# [Exercise prompt]
Print the lines of the data, starting with the first, up to and including the line where "25: (378, 498, 12.16)" appears.

[Items from a data source]
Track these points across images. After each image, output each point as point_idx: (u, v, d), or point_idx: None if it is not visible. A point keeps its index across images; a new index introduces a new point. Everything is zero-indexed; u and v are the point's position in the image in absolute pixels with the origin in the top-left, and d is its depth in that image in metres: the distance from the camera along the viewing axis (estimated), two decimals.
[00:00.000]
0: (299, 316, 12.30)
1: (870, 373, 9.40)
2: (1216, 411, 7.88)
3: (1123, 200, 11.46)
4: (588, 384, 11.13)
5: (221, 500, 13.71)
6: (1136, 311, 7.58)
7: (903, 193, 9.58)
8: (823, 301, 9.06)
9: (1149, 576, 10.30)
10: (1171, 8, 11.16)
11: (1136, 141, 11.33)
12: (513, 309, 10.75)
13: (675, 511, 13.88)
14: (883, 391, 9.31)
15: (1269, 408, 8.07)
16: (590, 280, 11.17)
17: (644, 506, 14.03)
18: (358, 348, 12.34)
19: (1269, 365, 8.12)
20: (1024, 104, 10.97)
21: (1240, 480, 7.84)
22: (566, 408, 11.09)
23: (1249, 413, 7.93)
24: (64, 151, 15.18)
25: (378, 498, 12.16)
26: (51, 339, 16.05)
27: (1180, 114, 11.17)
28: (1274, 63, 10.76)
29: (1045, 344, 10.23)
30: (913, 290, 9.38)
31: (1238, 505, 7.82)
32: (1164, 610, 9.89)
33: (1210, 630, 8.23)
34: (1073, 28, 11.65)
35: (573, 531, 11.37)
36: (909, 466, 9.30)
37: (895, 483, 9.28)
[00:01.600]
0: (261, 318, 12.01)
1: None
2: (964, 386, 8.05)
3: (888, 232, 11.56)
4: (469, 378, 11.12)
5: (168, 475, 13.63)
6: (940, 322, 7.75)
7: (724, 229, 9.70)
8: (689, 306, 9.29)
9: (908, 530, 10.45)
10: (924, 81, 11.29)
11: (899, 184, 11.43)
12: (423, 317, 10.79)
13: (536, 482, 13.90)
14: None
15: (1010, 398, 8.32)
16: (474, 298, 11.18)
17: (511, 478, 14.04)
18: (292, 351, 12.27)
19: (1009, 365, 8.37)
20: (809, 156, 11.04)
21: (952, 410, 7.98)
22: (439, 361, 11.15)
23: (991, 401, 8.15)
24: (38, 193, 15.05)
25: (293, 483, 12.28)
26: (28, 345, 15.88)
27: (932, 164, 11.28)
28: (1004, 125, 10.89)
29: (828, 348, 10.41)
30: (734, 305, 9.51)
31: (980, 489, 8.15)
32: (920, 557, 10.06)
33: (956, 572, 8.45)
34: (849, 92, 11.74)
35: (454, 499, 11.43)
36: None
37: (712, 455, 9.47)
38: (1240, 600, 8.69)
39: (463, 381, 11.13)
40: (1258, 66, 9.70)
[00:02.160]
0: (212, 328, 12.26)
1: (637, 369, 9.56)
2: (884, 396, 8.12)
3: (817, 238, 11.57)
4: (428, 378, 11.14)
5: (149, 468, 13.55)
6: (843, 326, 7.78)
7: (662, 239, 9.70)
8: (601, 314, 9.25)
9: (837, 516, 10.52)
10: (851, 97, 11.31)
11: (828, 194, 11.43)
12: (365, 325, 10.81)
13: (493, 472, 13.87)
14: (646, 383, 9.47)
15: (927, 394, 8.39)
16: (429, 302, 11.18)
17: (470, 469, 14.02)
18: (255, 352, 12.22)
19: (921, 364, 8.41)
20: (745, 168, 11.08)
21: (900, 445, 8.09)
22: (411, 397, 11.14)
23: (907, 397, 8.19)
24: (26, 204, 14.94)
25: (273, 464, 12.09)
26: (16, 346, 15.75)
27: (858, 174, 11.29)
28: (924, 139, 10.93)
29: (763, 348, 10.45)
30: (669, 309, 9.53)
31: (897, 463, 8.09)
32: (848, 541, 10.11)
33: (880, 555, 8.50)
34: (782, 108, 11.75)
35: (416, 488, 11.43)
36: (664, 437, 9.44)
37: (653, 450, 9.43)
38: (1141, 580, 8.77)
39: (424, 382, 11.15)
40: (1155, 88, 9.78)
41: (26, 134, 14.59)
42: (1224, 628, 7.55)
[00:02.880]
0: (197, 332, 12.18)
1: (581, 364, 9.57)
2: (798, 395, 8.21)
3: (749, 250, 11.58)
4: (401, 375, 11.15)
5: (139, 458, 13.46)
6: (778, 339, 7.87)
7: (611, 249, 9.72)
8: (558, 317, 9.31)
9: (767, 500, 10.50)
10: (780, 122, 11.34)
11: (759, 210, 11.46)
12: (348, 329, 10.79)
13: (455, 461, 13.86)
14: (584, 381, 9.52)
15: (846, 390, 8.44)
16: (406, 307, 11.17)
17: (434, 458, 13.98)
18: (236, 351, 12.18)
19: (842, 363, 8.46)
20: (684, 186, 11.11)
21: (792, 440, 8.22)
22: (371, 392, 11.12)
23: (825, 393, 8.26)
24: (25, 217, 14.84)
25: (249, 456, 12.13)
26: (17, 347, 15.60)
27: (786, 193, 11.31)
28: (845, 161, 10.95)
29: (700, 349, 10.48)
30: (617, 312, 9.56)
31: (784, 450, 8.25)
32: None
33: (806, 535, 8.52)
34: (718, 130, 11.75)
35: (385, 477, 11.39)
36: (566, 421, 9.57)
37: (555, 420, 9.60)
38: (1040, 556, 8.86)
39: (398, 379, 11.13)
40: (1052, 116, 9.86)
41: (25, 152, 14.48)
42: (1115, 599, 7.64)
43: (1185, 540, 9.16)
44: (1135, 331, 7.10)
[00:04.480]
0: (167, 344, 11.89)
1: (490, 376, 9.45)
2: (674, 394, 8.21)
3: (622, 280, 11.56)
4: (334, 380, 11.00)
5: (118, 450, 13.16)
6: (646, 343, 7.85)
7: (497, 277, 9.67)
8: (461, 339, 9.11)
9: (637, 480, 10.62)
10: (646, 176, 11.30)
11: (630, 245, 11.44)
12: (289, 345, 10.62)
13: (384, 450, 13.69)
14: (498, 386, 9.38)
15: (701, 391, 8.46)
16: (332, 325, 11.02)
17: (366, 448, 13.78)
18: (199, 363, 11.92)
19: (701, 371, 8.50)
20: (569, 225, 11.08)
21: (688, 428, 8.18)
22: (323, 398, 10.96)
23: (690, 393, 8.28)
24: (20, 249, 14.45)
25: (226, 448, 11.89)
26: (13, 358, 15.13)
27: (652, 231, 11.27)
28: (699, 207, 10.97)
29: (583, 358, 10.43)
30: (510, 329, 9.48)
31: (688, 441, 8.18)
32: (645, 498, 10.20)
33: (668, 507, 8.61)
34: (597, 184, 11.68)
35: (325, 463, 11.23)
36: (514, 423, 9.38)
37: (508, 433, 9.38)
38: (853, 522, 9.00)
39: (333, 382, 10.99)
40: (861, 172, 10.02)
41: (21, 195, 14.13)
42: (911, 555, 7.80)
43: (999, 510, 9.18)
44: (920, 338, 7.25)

# [Exercise output]
Track these points across images. After each image, output each point as point_idx: (u, v, d), or point_idx: None if it is not visible. A point keeps its index across images; a new index introduces a new point. Everything is zero-indexed; u and v are the point's position in the image in absolute pixels with the origin in the top-left, and d is its depth in that image in metres: the distance from the camera along the viewing axis (estimated), two decimals.
[00:00.000]
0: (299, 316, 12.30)
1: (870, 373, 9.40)
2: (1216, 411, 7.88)
3: (1123, 200, 11.46)
4: (588, 384, 11.13)
5: (221, 500, 13.71)
6: (1136, 311, 7.58)
7: (903, 193, 9.58)
8: (823, 301, 9.06)
9: (1149, 576, 10.30)
10: (1171, 8, 11.16)
11: (1136, 141, 11.33)
12: (513, 309, 10.75)
13: (675, 511, 13.88)
14: (883, 391, 9.31)
15: (1269, 408, 8.07)
16: (590, 280, 11.17)
17: (644, 506, 14.03)
18: (358, 348, 12.34)
19: (1269, 365, 8.12)
20: (1024, 104, 10.97)
21: (1240, 480, 7.84)
22: (566, 408, 11.09)
23: (1249, 413, 7.93)
24: (64, 151, 15.18)
25: (378, 498, 12.16)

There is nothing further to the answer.